Hace años un buen amigo se tuvo que enfrentar al inesperado deseo de su hija de llevar pendientes, como las otras niñas de su clase. Se había negado a perforarle las orejas al nacer, por parecerle una costumbre bárbara, y ante la insistencia de la niña terminó perdiendo los estribos. "Los pendientes", le dijo, "son como esas argollas que ponen a las vacas en el hocico para sujetarlas al pesebre". La niña entonces se echó a llorar. "Papá", le contestó entre hipidos, "no te metas con las pobres vacas". Y mi amigo esa misma tarde fue con su hija a la farmacia para ponerle los pendientes que quería. Al recordar esta anécdota han vuelto a mi pensamiento las imágenes que inundaron los medios de comunicación durante la crisis de las vacas locas. En ellas veíamos a las "pobres vacas" caer entre espasmos, o hacinadas en los establos, sobre un mar de excrementos; transformadas en un animal sucio y aturdido, que nos inquietaba como portador de una enfermedad sólo causada por la usura del hombre, que las alimentaba con grasas animales para hacer más rentable su carne. No recuerdo ni un solo reportaje que se detuviera ante ellas con agradecimiento y delicadeza. Y sin embargo, en el libro de Enoch, los hombres nacen de una vaca blanca, después del diluvio. ¿Se trata de la fantasía de un poeta? Puede ser, pero hay algo en los ojos melancólicos y maternales de las vacas que nos hace añorar el tiempo en que nuestros antepasados lo creían así y las trataban como discretas compañeras de sus cavilaciones.

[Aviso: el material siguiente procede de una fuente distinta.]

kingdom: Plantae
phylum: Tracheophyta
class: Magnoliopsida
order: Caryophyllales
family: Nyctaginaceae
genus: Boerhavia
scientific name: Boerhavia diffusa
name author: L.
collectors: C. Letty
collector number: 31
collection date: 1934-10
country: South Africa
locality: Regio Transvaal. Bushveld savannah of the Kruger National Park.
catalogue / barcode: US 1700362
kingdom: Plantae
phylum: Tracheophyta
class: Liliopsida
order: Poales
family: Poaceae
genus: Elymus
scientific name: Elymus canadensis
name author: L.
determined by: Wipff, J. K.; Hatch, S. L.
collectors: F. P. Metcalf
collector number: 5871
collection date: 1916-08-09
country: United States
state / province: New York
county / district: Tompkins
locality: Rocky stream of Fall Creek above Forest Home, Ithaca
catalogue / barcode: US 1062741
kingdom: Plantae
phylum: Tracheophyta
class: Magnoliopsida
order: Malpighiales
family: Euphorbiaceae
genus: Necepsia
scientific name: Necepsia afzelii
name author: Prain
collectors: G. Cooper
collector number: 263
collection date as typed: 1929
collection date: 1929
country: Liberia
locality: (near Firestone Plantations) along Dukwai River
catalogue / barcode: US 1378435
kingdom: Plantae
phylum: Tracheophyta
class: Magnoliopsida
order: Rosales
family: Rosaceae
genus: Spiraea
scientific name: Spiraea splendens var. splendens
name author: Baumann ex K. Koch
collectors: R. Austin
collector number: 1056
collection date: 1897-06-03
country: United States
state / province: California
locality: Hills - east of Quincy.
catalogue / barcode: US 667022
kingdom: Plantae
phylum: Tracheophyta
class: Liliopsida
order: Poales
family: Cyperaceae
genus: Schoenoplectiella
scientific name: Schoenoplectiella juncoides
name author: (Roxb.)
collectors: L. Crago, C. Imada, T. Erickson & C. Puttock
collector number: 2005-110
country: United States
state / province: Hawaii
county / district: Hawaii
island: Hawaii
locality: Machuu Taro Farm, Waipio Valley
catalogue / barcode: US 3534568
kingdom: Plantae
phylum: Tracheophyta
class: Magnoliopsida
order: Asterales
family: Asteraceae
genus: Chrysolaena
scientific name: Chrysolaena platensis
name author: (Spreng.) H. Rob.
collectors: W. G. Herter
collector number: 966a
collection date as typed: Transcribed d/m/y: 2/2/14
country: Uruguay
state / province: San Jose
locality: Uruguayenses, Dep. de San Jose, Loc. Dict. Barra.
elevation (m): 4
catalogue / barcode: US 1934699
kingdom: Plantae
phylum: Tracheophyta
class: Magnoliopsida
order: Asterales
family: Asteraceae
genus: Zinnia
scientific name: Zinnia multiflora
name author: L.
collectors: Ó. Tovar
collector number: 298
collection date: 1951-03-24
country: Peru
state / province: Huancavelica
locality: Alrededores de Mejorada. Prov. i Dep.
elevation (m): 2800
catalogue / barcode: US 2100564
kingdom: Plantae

Decía Isak Dinesen que sólo hay dos pensamientos dignos de una persona inteligente. El primero es qué voy a hacer dentro de un momento; y el otro, ¿qué pretendía Dios al crear el mar, los desiertos, los vientos, el ámbar, los caballos, los peces, y todos los animales? Hacerse esa segunda pregunta supone abrirse al misterio de lo que es diferente a nosotros. Ser hombre podría ser, por ejemplo, cuidar de un Arca llena de animales, como hizo Noé. Si éstos mueren, y podría pasar, una parte de nosotros morirá con ellos; por ejemplo, nuestra imaginación, que no es sino ese atareamiento bajo las aguas negras del Diluvio. Toda una declaración de principios que debería hacernos pensar si un mundo que no se pregunta por esa presencia de los animales, o por el trato que les damos, puede merecer la pena. Porque ¿y si el verdadero sentido de la historia del Arca no es que Noé salvara a los animales, sino que fueron ellos los que le salvaron a él? No quiero concluir sin citar ese momento único del Quijote en que Cervantes nos narra cómo el rucio de Sancho se acerca a Rocinante y apoya su hocico sobre su lomo para buscar su calor, dándonos a entender que una parte esencial de nuestra humanidad se expresa misteriosamente en la contemplación de esa dulzura de los animales.



Artículo de Gustavo Martín Gazo, publicado en El Pais el 2o de abril de 2004.